BEGIN Passage to read

Monday, May 6, 2013

The New Old Math


            Math and I are formidable foes and I have written about our rocky relationship before.  But there’s a new twist to the story of late-- one I think you’ll enjoy.  For those of you who’ve been following along, I’m in graduate school to get a masters degree in teaching elementary education.  I mention it because the class I took this semester was in how to teach young children math with Cognitively Guided Instruction or intuitively—in other words: letting the child solve the problem the way he or she instinctively wants to.  “Intuitively?!” you exclaim.  Yes, you heard right.  The entire gist of the class and the bedrock of the two textbooks we worked from was this: allow kids to arrive at the answer the way in which their brains naturally get them there.  “What!?!” I hear you blathering, “but that’s the opposite of how I learned math as a child!  I spent hours learning logarithms that made no sense and buckled under the weight of wrote memorization drills.  I remember fear, anxiety and being told I was doing it wrong as if it were only yesterday.”  I know, pal.  You and me both.  Calm, down, you’re sweating a little.  Are you okay?

END Passage to read
BEGIN Excerpted data

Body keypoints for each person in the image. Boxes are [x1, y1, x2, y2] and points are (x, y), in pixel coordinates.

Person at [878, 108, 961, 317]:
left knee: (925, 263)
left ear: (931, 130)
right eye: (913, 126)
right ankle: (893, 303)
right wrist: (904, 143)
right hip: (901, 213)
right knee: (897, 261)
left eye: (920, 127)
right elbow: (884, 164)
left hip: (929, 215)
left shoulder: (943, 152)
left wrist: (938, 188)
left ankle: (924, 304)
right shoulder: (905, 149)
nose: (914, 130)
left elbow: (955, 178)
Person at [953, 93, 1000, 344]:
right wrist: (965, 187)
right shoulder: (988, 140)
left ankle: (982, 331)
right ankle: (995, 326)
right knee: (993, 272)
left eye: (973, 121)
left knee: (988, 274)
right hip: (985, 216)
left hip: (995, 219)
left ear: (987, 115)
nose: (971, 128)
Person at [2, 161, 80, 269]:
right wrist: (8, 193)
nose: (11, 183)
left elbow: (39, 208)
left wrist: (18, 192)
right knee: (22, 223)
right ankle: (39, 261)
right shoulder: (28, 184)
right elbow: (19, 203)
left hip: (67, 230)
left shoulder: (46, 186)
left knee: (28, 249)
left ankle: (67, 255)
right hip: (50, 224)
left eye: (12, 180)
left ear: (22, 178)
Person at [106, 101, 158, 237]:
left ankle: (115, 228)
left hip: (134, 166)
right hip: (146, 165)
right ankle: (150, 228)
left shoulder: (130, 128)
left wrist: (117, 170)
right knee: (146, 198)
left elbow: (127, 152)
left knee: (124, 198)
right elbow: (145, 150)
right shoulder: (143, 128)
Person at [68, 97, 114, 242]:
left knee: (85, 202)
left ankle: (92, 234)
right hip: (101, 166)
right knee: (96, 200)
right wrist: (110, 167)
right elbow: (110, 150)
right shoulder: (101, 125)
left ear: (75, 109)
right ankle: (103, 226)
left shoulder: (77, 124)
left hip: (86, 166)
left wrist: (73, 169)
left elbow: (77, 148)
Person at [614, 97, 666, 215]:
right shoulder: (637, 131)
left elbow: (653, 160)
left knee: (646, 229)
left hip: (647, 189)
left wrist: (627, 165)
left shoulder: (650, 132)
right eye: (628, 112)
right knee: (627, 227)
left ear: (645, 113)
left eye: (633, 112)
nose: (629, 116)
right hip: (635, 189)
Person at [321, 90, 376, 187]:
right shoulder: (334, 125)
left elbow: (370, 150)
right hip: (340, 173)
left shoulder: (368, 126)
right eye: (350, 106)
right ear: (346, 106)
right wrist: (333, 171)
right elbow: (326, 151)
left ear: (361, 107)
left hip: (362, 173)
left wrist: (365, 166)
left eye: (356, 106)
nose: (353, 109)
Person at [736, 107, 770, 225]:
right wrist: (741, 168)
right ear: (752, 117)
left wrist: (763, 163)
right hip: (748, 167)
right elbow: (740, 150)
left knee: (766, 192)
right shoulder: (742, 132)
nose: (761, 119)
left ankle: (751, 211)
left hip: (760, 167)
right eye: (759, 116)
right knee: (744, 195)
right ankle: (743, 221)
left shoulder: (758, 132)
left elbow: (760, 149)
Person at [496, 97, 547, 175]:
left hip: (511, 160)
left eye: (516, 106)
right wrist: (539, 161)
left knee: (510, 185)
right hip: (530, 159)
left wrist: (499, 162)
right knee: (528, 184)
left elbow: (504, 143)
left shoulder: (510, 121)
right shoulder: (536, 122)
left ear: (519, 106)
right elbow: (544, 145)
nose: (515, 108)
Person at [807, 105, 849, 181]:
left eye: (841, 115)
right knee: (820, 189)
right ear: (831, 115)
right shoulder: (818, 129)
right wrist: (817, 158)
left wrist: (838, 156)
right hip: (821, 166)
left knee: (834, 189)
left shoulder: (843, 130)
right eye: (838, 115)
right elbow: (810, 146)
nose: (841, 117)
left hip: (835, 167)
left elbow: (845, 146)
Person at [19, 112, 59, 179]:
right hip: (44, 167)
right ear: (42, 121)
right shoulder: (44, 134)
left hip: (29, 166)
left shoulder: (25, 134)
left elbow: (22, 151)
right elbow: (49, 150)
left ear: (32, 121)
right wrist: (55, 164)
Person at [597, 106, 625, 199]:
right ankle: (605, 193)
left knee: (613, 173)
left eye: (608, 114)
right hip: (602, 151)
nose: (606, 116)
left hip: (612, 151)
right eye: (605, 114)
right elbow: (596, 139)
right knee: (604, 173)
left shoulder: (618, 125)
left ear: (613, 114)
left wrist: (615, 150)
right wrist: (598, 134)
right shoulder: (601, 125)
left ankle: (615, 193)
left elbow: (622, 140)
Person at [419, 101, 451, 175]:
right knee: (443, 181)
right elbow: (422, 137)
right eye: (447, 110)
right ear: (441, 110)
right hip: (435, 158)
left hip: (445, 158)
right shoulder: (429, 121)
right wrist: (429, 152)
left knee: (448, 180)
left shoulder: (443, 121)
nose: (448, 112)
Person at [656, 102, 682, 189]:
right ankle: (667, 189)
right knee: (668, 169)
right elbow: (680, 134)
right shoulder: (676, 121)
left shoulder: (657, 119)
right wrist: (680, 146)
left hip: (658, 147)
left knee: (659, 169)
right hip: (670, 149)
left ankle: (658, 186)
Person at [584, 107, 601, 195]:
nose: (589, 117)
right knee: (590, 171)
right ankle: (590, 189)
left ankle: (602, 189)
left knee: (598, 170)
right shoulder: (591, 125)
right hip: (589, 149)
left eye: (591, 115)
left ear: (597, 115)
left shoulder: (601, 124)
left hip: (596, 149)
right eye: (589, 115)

END Excerpted data

• _Task item 1_
According to the blog post about learning math, what degree is the writer studying for in graduate school?
• _Task item 2_
Carry on the blog post about learning math, picking up right after its final sentence.
This data comes from a separate source unrelated to the blog post.

• _Answer section 1_
A master's degree in teaching elementary education.

• _Answer section 2_
            The idea is that children show up the first day of kindergarten with a robust brain full of informal or intuitive knowledge of mathematics—just ask any four year old what to do with one cookie when his sister is sitting next to him in the back seat of the car.  Break it in half.  That’s intuitive problem solving.  That’s math.  Over the years, addition, subtraction and multiplication become organic extensions of what little kids already know, and they know a lot.  Then, with any luck, your young child will get a teacher who has been taught that creating a positive attitude about math is not only important but germane to her bright future.  No more fear—a lot less shame.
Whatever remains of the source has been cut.